**Data for analysis:**
__________

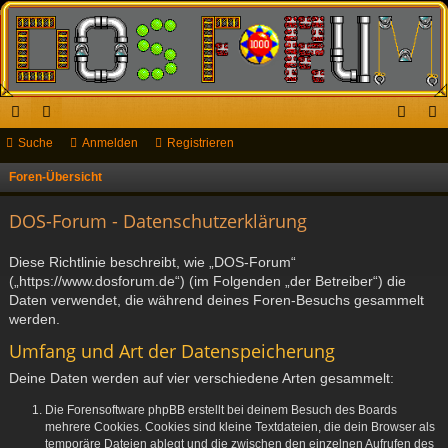
ch
Suche
or
Anmelden
Registrieren
n
eg
ne
en
m
ist
Foren-Übersicht
S
u
llz
el
rie
DOS-Forum - Datenschutzerklärung
c
ug
de
re
h
Diese Richtlinie beschreibt, wie „DOS-Forum“
riff
n
n
e
(„https://www.dosforum.de“) (im Folgenden „der Betreiber“) die
Daten verwendet, die während deines Foren-Besuchs gesammelt
werden.
Umfang und Art der Datenspeicherung
Deine Daten werden auf vier verschiedene Arten gesammelt:
Die Forensoftware phpBB erstellt bei deinem Besuch des Boards
mehrere Cookies. Cookies sind kleine Textdateien, die dein Browser als
temporäre Dateien ablegt und die zwischen den einzelnen Aufrufen des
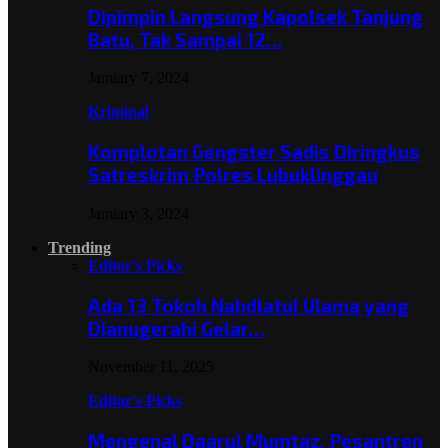
Dipimpin Langsung Kapolsek Tanjung
Batu, Tak Sampai 12…
January 7, 2024
Kriminal
Komplotan Gengster Sadis Diringkus
Satreskrim Polres Lubuklinggau
January 3, 2024
Trending
Editor's Picks
Ada 13 Tokoh Nahdlatul Ulama yang
Dianugerahi Gelar…
November 11, 2025
Editor's Picks
Mengenal Daarul Mumtaz, Pesantren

__________

Retype the text of the listing above word for word, from its first line to its last, and leave the pictures out.

**Written answer:**
ch
Suche
or
Anmelden
Registrieren
n
eg
ne
en
m
ist
Foren-Übersicht
S
u
llz
el
rie
DOS-Forum - Datenschutzerklärung
c
ug
de
re
h
Diese Richtlinie beschreibt, wie „DOS-Forum“
riff
n
n
e
(„https://www.dosforum.de“) (im Folgenden „der Betreiber“) die
Daten verwendet, die während deines Foren-Besuchs gesammelt
werden.
Umfang und Art der Datenspeicherung
Deine Daten werden auf vier verschiedene Arten gesammelt:
Die Forensoftware phpBB erstellt bei deinem Besuch des Boards
mehrere Cookies. Cookies sind kleine Textdateien, die dein Browser als
temporäre Dateien ablegt und die zwischen den einzelnen Aufrufen des
Dipimpin Langsung Kapolsek Tanjung
Batu, Tak Sampai 12…
January 7, 2024
Kriminal
Komplotan Gengster Sadis Diringkus
Satreskrim Polres Lubuklinggau
January 3, 2024
Trending
Editor's Picks
Ada 13 Tokoh Nahdlatul Ulama yang
Dianugerahi Gelar…
November 11, 2025
Editor's Picks
Mengenal Daarul Mumtaz, Pesantren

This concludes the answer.